CHILD PORNOGRAPHY AND COMPUTER CRIMES INVOLVING CHILDREN
April 2, 2017
Arizona and Federal law defines Child Pornography as material visually depicting a minor in a sexual manner. See A.R.S.§§13-3551 and 13-3553 and 18 U.S.C. §§ 2251 and 2252.
Under both jurisdictions even mere possession is a serious crime severely punished by mandatory prison sentences based on each image possessed. These sentences can easily exceed 20 years and often constitute life sentences. It makes no difference if the accused has no prior criminal record.
Law enforcement generally finds out about this crime through file sharing programs. Also it now appears that certain internet providers are informing law enforcement when known child pornography files are downloaded at a particular IP address.
Law enforcement generally proceeds by obtaining a search warrant for the IP address seeking to seize all computers and peripherals at the location. The execution of these warrants are deliberately timed to find people at the location who can be confronted and interviewed. In these interviews law enforcement officers will seek to (1) establish who uses particular computers; (2) what that person uses the computer for; and (3) is that person aware that child pornography is on the computer. This is critical information for the successful prosecution of these cases.
Anyone confronted by officers with a search warrant such as this should fully cooperate in letting the officers search. BUT THEY SHOULD NOT TALK TO THESE OFFICERS WITHOUT AN ATTORNEY. YOU DO NOT HAVE TO TALK. DON'T DO IT. TALKING IS THE WORST THING YOU CAN DO.

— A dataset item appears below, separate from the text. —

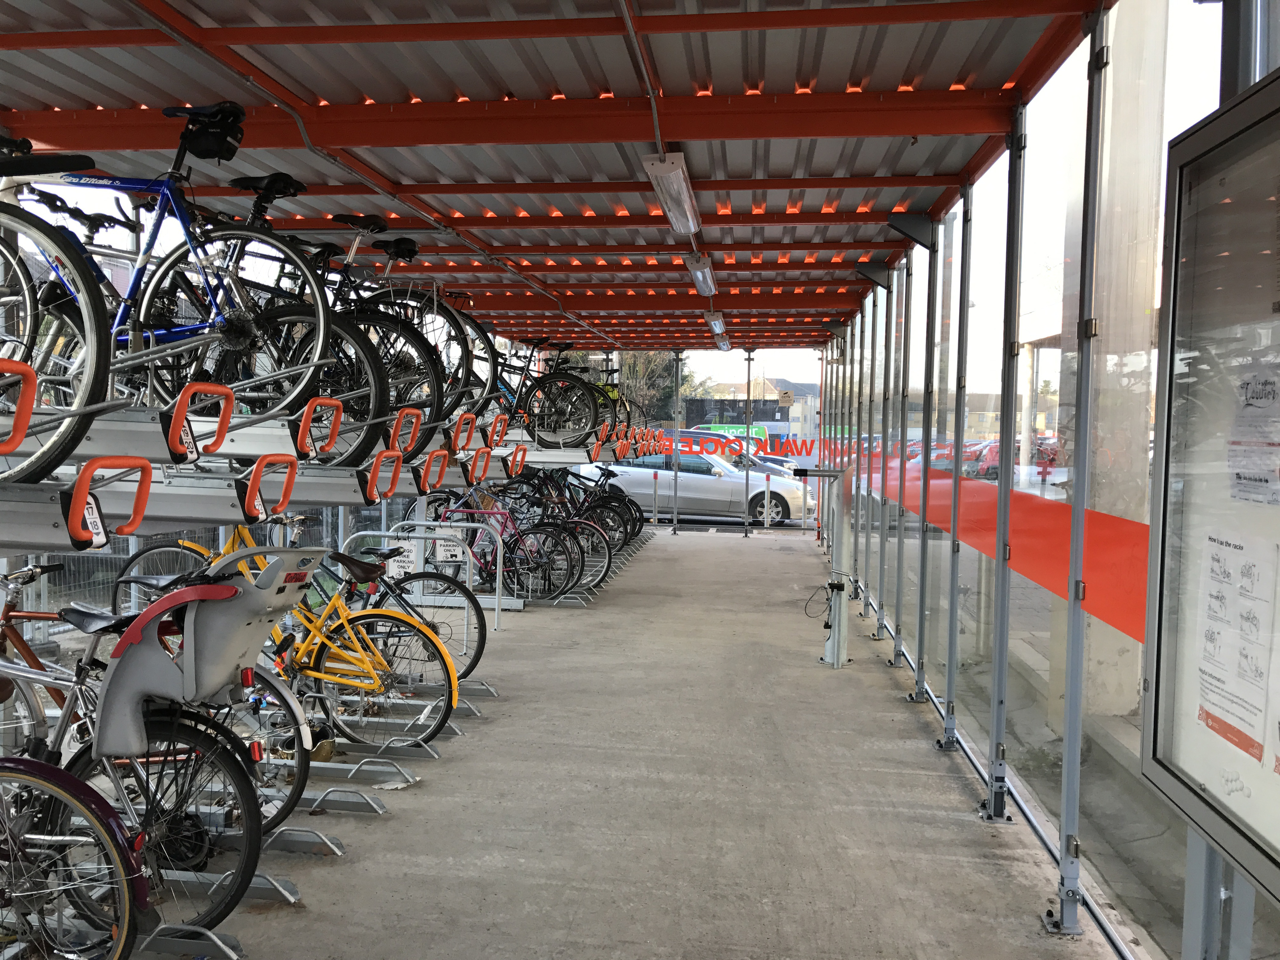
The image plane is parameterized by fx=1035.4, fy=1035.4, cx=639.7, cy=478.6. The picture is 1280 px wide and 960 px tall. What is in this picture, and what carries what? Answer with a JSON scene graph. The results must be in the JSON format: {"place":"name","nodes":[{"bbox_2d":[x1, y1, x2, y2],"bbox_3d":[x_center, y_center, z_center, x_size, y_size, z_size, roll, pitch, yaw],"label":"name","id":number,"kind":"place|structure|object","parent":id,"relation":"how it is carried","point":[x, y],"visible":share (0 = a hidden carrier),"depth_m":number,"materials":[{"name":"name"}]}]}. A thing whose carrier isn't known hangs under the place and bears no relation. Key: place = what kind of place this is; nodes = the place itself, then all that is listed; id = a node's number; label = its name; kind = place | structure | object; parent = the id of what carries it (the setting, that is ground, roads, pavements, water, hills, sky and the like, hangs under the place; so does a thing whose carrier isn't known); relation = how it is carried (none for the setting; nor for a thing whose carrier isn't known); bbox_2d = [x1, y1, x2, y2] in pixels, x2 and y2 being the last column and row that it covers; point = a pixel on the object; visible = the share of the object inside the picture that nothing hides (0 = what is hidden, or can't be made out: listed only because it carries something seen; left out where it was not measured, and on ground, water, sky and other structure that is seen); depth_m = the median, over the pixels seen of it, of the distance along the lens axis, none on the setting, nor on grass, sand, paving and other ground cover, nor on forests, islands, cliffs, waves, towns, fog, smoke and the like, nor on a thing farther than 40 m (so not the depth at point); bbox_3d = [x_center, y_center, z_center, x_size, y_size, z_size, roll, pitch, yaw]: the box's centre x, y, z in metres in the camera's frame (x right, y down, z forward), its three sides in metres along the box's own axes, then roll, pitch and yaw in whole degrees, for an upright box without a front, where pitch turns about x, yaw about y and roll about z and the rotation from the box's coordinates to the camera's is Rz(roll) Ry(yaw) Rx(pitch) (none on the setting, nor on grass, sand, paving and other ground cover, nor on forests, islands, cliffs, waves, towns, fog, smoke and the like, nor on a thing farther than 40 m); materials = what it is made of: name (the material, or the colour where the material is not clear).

Many, or even most, attorneys who represent client in the ChildPornography cases assume from the outset of the case that they will be urging the client to accept whatever plea offer the state or federal prosecution offers. They assume there are no defenses in these cases and base their fees on the assumption they will be pleading the case and not examining the evidence with an independent computer forensic team and challenging the prosecutor's evidence with motions. The Lougee Law Firm, before even considering a resolution of the case with a plea agreement, will demand to have their experts view the seized electronic evidence to determine whether the prosecutor can prove the accused purposefully accessed the proscribed images. The firm also has been filing motions challenging the legality of the grand jury search warrants being improperly used by the local police departments to obtain residence addresses from Internet service providers. These motions have not yet been decided by the Courts but provide a credible challenge to the state's case by seeking suppression of all of the evidence seized (including statements by the accused) during the execution of the search warrant.